METHODS: Adults who had PTNS from June 30, 2011, to October 8, 2015, were retrospectively reviewed for demographics, copay, travel distance, employment status, history, symptoms, and treatments used before, during, and after PTNS. Pearson chi-square test, Fisher exact test, Wilcoxon rank and paired t test were performed.

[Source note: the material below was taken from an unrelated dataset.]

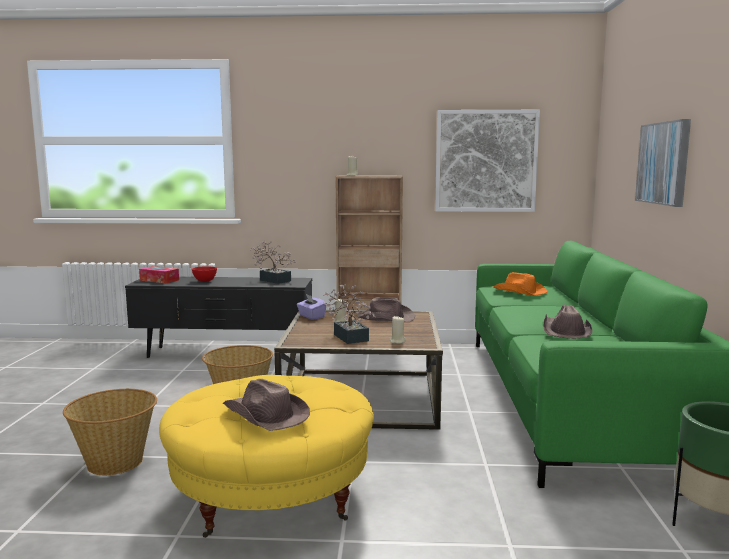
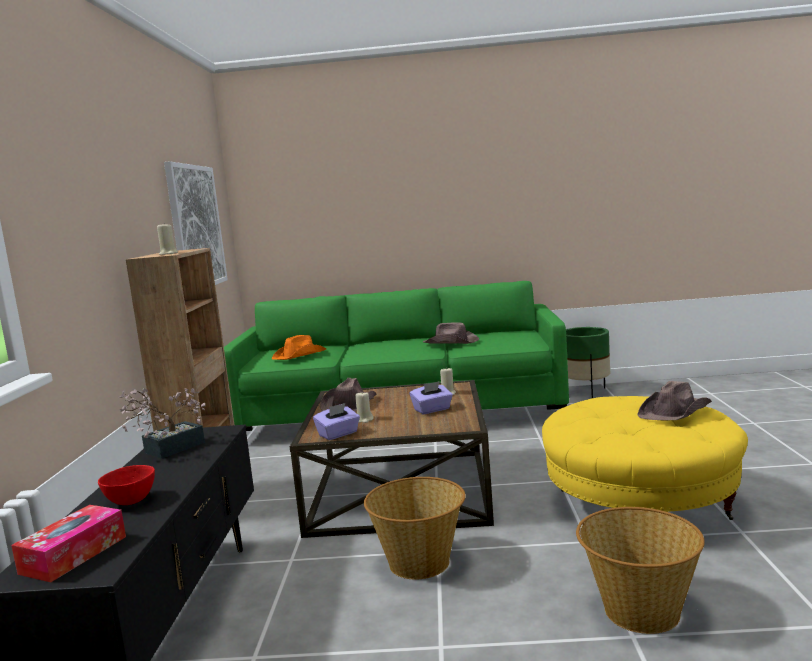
camera: 90 degrees left, 0 degrees up
potted plant [323,284,376,344] -> purple tissue box [410,381,453,414]
picture [635,119,691,207] -> none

RESULTS: Of 113 patients (mean age 75 ± 12 years), most were women (65.5%), married (78.1%), and retired or unemployed (80.2%). The median distance to the clinic was 8.1 mi, and the median copay was $0. The most common indication for PTNS was nocturia (92.9%) followed by OAB with urgency urinary incontinence (75.2%) and urinary urgency and/or frequency (24.8%). Prior treatments included anticholinergics (75.2%), mirabegron (36.6%), behavioral modification (29.2%), pelvic floor physical therapy (18.6%), and others (19.5%). Patients completed a mean of 10.5 ± 3 of 12 planned weekly PTNS treatments. Of 105 patients, 40 (38.1%) used concomitant treatments (most commonly anticholinergics). Of 87 patients, 62 (71.3%) had decreased symptoms at 6 weeks, and of 85 patients, 60 (70.6%) had decreased symptoms at 12 weeks. The majority (82; 75.6%) completed all 12 weekly treatments and 45 (54.9%) completed 3 (median) monthly maintenance treatments. The most common reason for noncompliance was lack of efficacy. Visit copay, employment status, and distance to the clinic were not associated with failure to complete weekly treatments or progression to monthly maintenance.

CONCLUSION: Although most patients' symptoms decreased after weekly PTNS, nonadherence to maintenance and lack of efficacy may limit long-term feasibility. Copay and distance traveled were not associated with noncompliance.